With the recent record high temperatures, no doubt there will be more talk how anthropogenic global warming (AGW) is going to destroy the environment. While the record warmth cannot be pinned conclusively on AGW, the world (including the oceans) has warmed up a little over the last couple of decades . Whether a natural or unnatural temperature trend, we should expect more record highs than record lows. (For the record, I expect more record lows when the next ice age develops. Take that forecast to the bank!)
What is less certain is whether additional warming will cause catastrophic consequences.
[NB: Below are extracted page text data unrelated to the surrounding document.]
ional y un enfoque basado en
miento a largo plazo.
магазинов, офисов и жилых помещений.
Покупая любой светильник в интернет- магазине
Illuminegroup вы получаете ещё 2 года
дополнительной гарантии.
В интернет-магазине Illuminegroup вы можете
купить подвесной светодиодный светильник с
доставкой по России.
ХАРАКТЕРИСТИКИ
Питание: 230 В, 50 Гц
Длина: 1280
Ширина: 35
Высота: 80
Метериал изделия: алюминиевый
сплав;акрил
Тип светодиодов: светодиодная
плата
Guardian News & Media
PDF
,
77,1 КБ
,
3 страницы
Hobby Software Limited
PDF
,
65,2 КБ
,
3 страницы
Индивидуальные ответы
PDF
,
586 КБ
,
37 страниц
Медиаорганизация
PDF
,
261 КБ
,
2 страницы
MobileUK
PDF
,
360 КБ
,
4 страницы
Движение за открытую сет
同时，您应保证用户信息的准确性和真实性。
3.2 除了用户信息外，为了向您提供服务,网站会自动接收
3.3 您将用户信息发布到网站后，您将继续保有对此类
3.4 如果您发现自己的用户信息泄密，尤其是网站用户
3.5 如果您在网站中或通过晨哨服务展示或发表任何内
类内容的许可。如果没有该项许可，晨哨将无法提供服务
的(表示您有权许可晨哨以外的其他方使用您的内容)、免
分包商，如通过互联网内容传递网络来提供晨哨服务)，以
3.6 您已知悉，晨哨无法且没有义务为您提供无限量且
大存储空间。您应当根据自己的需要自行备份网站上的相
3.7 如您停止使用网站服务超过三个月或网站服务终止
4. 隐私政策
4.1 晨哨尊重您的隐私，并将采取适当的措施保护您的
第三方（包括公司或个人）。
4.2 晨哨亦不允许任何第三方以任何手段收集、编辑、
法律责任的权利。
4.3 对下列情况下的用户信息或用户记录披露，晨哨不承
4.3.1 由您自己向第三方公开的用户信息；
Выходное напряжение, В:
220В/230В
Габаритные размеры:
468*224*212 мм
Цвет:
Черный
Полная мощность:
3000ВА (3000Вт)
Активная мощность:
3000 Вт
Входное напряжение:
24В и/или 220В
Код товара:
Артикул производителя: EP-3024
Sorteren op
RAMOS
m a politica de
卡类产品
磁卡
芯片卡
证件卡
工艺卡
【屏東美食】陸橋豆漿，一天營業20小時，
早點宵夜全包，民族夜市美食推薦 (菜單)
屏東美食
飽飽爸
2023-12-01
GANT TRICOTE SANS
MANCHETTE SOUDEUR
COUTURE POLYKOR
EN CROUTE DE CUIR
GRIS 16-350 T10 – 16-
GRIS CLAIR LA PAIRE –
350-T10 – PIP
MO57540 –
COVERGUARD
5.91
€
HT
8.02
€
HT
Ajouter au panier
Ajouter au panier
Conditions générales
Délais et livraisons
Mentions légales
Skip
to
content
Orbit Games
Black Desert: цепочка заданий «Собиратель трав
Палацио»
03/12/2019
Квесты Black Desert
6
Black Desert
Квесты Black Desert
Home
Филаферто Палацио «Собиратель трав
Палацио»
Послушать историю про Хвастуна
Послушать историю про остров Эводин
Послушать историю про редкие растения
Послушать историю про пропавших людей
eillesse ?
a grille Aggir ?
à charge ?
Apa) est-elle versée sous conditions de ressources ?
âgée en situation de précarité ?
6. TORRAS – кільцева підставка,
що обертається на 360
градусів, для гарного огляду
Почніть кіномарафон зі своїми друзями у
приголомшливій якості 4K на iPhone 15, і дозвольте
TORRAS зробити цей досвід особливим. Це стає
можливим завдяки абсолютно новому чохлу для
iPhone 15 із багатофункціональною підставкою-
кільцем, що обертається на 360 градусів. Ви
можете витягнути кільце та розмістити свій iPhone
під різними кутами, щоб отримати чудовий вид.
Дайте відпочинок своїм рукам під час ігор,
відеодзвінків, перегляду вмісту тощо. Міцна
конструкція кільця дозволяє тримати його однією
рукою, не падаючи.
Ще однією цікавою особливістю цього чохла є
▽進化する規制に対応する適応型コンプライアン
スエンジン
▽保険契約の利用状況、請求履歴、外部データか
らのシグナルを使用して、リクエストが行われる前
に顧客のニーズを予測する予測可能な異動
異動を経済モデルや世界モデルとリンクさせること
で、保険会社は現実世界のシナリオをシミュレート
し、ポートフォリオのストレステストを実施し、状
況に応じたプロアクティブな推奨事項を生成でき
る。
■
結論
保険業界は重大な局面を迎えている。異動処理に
Many climatologists and ecologists think we are already doomed. Many say the changes that have occurred in the atmosphere are “irreversible”. I have often pointed out that they are not irreversible. If carbon dioxide is the primary problem, then we could always take it out of the air. I know it seems like a mammoth project, but we put it in the air, I am sure we can take it out – if necessary. If you are wondering how this would be accomplished, look no further than the continued pace of technological progress. Just this week in the Journal of the American Chemical Society, a new material was described that can take CO2 out of the air easier and more efficiently than previous materials/processes and this polymer material can be theoretically re-used indefinitely.
So in the near future we might be able to extract large quantities of CO2 from the air, but what will we do with the captured CO2. This is where we need some more inventiveness. Many have proposed injecting the gas underground, but I don’t like that idea as much as breaking it down into its constituent parts. The problem of breaking carbon dioxide into carbon and oxygen molecules is that there is a strong chemical bond between the two elements. It can be broken up but we cannot yet do it very efficiently. Otherwise, once the carbon is separated from the oxygen, it becomes much easier to deal with/bury/use for other purposes.
Have a good Thursday! Meteorologist Justin Loew.